System design interview questions

Load Balancing System Design

Load balancers are the traffic cops of the internet. In interviews they are a lens for discussing failure detection, elasticity, and the difference between a connection that looks healthy and a backend that is actually ready to serve work. Good candidates explain not only round-robin vs least connections but also what happens during deploys: how you drain in-flight requests, how long you wait, and what you show the user while nodes rotate.

Decisions worth articulating

Global and multi-AZ angles

DNS geolocation, Anycast, latency-based routing—pick one level of depth and own it. If you have never run global traffic, say that, then describe how you would learn: shadow traffic, synthetic probes, RUM dashboards. Honesty plus a plan beats pretending you built CloudFront for fun.

Bridge to the next topic

Once traffic lands on a node, services still talk to each other. Pair this page with microservices to practice end-to-end stories: a user click flowing through gateway, service mesh, and database replicas—with load-aware retries that do not create retry storms.
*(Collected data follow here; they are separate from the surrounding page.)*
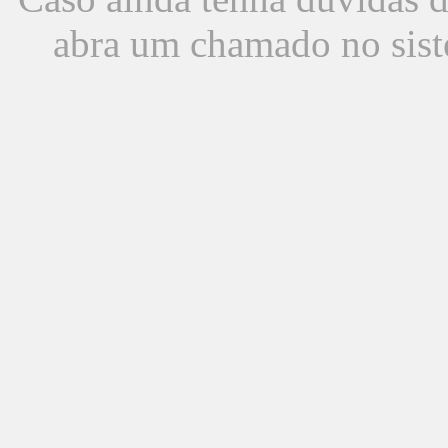
abra um chamado no sist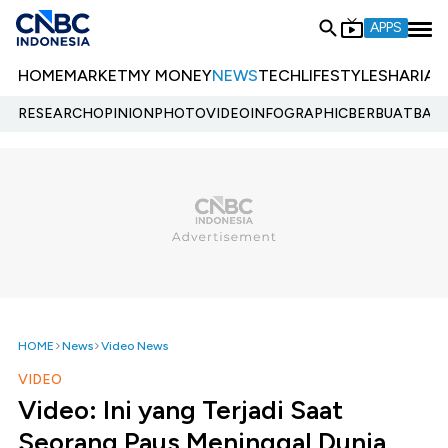
APPS
HOME
MARKET
MY MONEY
NEWS
TECH
LIFESTYLE
SHARIA
E
RESEARCH
OPINION
PHOTO
VIDEO
INFOGRAPHIC
BERBUATBAIK.
HOME
News
Video News
VIDEO
Video: Ini yang Terjadi Saat
Seorang Paus Meninggal Dunia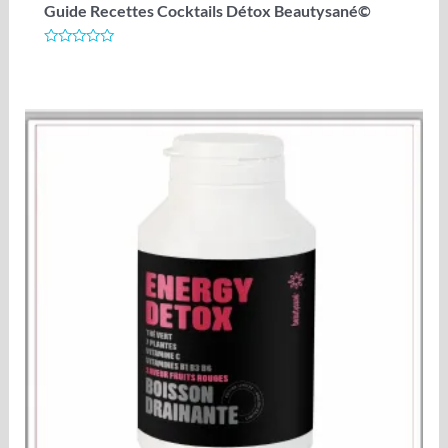
Guide Recettes Cocktails Détox Beautysané©
Note
0
sur
5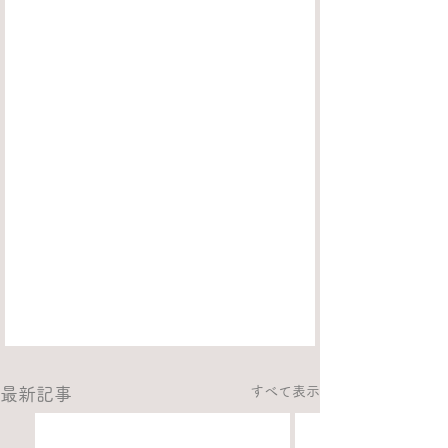
すべて表示
最新記事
Health probes that match reality (Azure Load Balancer / App Gateway mindset)

Bicep-style probe — the idea you defend in the room

# Conceptual probe (App Gateway / Azure LB style YAML)
protocol: Http
port: 8080
path: /health/ready   # hits DB + dependency checks, not a static 200
intervalSeconds: 5
unhealthyThreshold: 2
# drain in-flight connections before removing node from pool

The classic outage: probe hits /, returns 200, but the pod cannot reach Azure SQL—traffic keeps coming. Seniors argue for readiness vs liveness, and for draining connections before yanking a node. Say that and draw a stick figure timeline.
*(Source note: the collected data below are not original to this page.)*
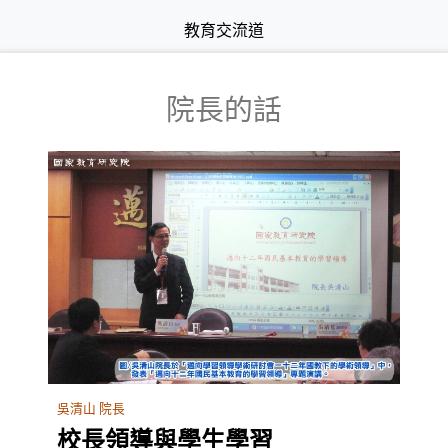
教育交流道
院長的話
吳清山 院長
校長領導與學生學習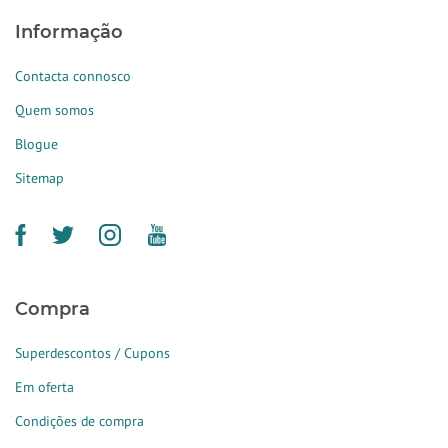
Informação
Contacta connosco
Quem somos
Blogue
Sitemap
Compra
Superdescontos / Cupons
Em oferta
Condições de compra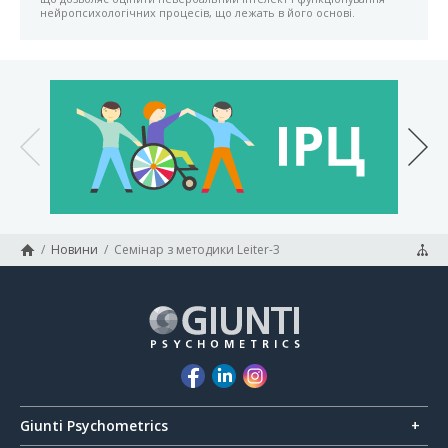
нейропсихологічних процесів, що лежать в його основі.
/
Новини
/
Семінар з методики Leiter-3
Giunti Psychometrics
Questions with sample answers

These are interview-ready outlines—sound human by swapping in your own metrics, team names, and war stories. The examples are generic on purpose so you can map them to what you actually shipped.

  1. Primary prompt

    You deploy a new version; connections are long-lived. Outline drain, cutover, and rollback.

    Mark instance draining—stop new connections, wait idle timeout or max connection age, then deploy; use connection draining on ALB/App Gateway; blue/green with traffic shift; rollback by flipping target group back.

    Example: WebSockets—notify clients to reconnect; dual-write during migration window.

  2. Primary prompt

    Why would least-connections beat round-robin for your workload—and when would it backfire?

    Good when request cost varies—long-poll or heavy queries—avoids piling onto busy node. Backfires if health checks lie or connection counts stale; very cheap requests add overhead tracking connections.

  3. Primary prompt

    How do you place health checks so you catch "returns 200 but cannot reach the database" failures?

    Deep readiness probe hitting DB ping or lightweight query; separate liveness (process up) from readiness (can serve). Fail readiness removes node from pool while keeping process alive for debugging.

  4. Primary prompt

    Describe Anycast vs DNS-based global routing at a level you could whiteboard in ten minutes.

    Anycast: same IP announced from multiple POPs—BGP routes to nearest. DNS: geo or latency-based records to regional VIPs; TTL and resolver caching matter; good for active/active with health checks.

Follow-ups interviewers often ask

Expect nested "why?" questions—brief answers here; expand with your production defaults.

  1. Follow-up

    What happens to in-flight requests when a backend is marked unhealthy mid-request?

    LB usually lets current request finish unless process dies; client may see timeout; idempotent retries handle partial failures—document behavior per product.

  2. Follow-up

    How do sticky sessions interact with autoscaling events?

    New instances get no stickies until new sessions; scale-in may strand users—use session store instead of LB stickiness when possible; drain before terminate.

  3. Follow-up

    What TLS termination strategy reduces CPU load without sacrificing security posture?

    Terminate at LB with modern cipher suites and session resumption; re-encrypt to backend if required (zero trust internal); hardware offload / TLS 1.3; keep cert rotation automated.

  4. Follow-up

    How do you detect and mitigate a slowloris-style attack at the load balancer?

    Timeouts on headers/body, max header size, connection limits per IP, WAF rules, rate limit new connections, anomaly detection on connection duration.

  5. Follow-up

    What is your observability story for per-backend latency skew?

    Per-target metrics in LB exporter, distributed traces with backend tag, compare p99 across AZ; alert when one instance is cold or misconfigured.